THE TASK: For the material below, return exactly the lines starting at the one holding "[49,604,162,621] venv/bin/python3 ->" and ending at the one holding "[296,159,534,174] [Deployment Name]-cfconfigbuilderps", counting both as part of the range.

+++ MATERIAL SHOWN +++

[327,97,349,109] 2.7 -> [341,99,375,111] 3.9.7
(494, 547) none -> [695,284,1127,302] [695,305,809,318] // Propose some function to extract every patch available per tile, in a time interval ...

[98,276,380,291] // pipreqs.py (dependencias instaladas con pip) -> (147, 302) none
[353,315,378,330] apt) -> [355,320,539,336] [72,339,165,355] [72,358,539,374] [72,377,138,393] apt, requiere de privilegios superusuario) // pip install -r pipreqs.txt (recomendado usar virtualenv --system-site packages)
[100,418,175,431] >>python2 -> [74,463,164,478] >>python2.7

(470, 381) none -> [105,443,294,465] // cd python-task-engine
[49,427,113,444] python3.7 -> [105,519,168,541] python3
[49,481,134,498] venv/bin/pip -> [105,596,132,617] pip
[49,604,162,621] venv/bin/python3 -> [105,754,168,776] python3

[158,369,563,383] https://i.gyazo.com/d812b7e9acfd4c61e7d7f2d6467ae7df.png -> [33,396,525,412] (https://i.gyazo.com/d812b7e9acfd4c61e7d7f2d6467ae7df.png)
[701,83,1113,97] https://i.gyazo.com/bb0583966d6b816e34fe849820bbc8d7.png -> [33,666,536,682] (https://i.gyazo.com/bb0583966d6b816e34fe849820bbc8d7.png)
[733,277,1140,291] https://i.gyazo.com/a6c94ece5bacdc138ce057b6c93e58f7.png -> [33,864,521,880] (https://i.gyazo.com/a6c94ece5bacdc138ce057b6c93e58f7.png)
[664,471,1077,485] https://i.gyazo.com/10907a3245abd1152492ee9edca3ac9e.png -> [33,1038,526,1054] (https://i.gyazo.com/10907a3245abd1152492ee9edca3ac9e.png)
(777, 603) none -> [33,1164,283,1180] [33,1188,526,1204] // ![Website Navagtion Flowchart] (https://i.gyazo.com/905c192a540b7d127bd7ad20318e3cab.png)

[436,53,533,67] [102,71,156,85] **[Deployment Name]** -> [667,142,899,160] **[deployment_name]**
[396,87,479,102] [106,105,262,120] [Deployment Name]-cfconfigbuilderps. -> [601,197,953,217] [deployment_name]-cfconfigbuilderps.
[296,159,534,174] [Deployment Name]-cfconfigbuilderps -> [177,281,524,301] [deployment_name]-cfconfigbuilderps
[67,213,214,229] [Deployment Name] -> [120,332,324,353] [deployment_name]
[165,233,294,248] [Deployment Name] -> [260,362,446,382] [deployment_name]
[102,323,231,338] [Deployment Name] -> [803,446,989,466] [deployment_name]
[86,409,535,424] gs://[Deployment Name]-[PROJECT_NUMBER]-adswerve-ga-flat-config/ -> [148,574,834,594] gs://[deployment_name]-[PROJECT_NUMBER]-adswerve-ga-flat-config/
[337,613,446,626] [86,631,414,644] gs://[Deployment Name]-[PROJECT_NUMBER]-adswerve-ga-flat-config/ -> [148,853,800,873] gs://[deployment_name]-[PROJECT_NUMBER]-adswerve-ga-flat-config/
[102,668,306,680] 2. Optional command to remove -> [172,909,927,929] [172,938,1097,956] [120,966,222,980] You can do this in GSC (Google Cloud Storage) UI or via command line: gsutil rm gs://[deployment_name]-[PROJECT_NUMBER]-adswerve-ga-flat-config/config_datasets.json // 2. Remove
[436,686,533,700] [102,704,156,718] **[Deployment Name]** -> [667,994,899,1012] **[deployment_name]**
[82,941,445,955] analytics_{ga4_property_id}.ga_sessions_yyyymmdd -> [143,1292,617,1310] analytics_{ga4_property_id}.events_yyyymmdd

+++

RESULT OF THIS EXERCISE:
[49,604,162,621] venv/bin/python3 -> [105,754,168,776] python3

[158,369,563,383] https://i.gyazo.com/d812b7e9acfd4c61e7d7f2d6467ae7df.png -> [33,396,525,412] (https://i.gyazo.com/d812b7e9acfd4c61e7d7f2d6467ae7df.png)
[701,83,1113,97] https://i.gyazo.com/bb0583966d6b816e34fe849820bbc8d7.png -> [33,666,536,682] (https://i.gyazo.com/bb0583966d6b816e34fe849820bbc8d7.png)
[733,277,1140,291] https://i.gyazo.com/a6c94ece5bacdc138ce057b6c93e58f7.png -> [33,864,521,880] (https://i.gyazo.com/a6c94ece5bacdc138ce057b6c93e58f7.png)
[664,471,1077,485] https://i.gyazo.com/10907a3245abd1152492ee9edca3ac9e.png -> [33,1038,526,1054] (https://i.gyazo.com/10907a3245abd1152492ee9edca3ac9e.png)
(777, 603) none -> [33,1164,283,1180] [33,1188,526,1204] // ![Website Navagtion Flowchart] (https://i.gyazo.com/905c192a540b7d127bd7ad20318e3cab.png)

[436,53,533,67] [102,71,156,85] **[Deployment Name]** -> [667,142,899,160] **[deployment_name]**
[396,87,479,102] [106,105,262,120] [Deployment Name]-cfconfigbuilderps. -> [601,197,953,217] [deployment_name]-cfconfigbuilderps.
[296,159,534,174] [Deployment Name]-cfconfigbuilderps -> [177,281,524,301] [deployment_name]-cfconfigbuilderps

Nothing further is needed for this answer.